Jackson wasn’t able to play many national tournaments, but still caught Potter’s eye in local events. She focused her energy on earning enough academic and need-based scholarships to realize her dream, and knows she made the right decision.
“Mic was exactly what I needed in a coach – he teaches you how to be an independent player and how to want it yourself,” she said.
But as lucky as Jackson knows she was to find a college that fit her personality, she knows it’s not that way for every junior player. Through her work with NCSA, she’s seen the questions that don’t get asked, the mistakes that are made and the details that parents and players don’t realize until it’s too late.
Jackson, who is only about four months into working on her own, hopes to eventually work with as many as 30 or 40 players in each graduating class. She calls her program more hands on and informational, and because of her unique experience as a top-tier player, works mostly with female players to shepherd them through what can be a drawn-out and difficult selection process.
So far, Jackson is her own boss and works alone. If the operation grows as she hopes, more staff members could be necessary in the future. For the immediate future, Jackson’s main focus will be helping prepare the next generation of collegiate golfers.

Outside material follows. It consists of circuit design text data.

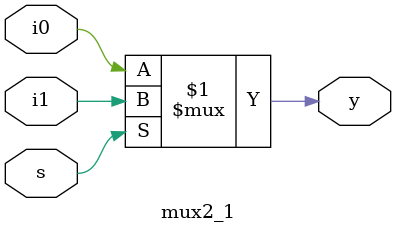
<source format=v>
`timescale 1ns / 1ps
module mux2_1(input i0,i1,s,
               output y);
assign y = (s)?i1:i0;
endmodule


</source>
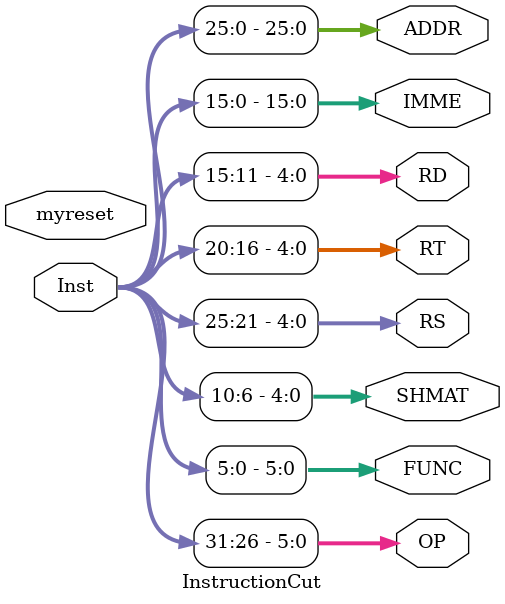
<source format=v>
module InstructionCut(
    input myreset,                  // 复位信号，未使用
    input [31:0] Inst,              // 输入的32位指令
    output reg [5:0] OP,            // 操作码 (Opcode)，6位
    output reg [5:0] FUNC,          // 功能码 (Function code)，6位
    output reg [4:0] SHMAT,         // 移位量 (Shift amount)，5位
    output reg [4:0] RS,            // 源寄存器 (Source Register)，5位
    output reg [4:0] RT,            // 目标寄存器 (Target Register)，5位
    output reg [4:0] RD,            // 结果寄存器 (Destination Register)，5位
    output reg [15:0] IMME,         // 立即数 (Immediate)，16位
    output reg [25:0] ADDR          // 地址 (Address)，26位 (用于J型指令)
);

always@(Inst)
begin
    // 指令解析
    // 提取操作码、寄存器、移位量、功能码、立即数和地址

    // R型指令: OP + RS + RT + RD + SHAMT + FUNC
    OP = Inst[31:26];       // 提取操作码 OP
    RS = Inst[25:21];       // 提取源寄存器 RS
    RT = Inst[20:16];       // 提取目标寄存器 RT
    RD = Inst[15:11];       // 提取结果寄存器 RD
    SHMAT = Inst[10:6];     // 提取移位量 SHAMT
    FUNC = Inst[5:0];       // 提取功能码 FUNC

    // I型指令: OP + RS + RT + IMME
    IMME = Inst[15:0];      // 提取立即数 IMME

    // J型指令: OP + ADDR
    ADDR = Inst[25:0];      // 提取地址 ADDR

end

endmodule

</source>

But that doesn’t mean her own career couldn’t eventually come back to life.
“I know I have the game for it – I continue to see that with my swing and my actual game,” Jackson said of playing professionally. “I just never had the head for it.
“I wonder now that my life, my mentality, my work ethic has changed so much, I wonder what would happen if I went back out there.”
It's too early to tell if Jackson’s newest venture will form her next life in golf, or if it will become just a supplement to her own playing career.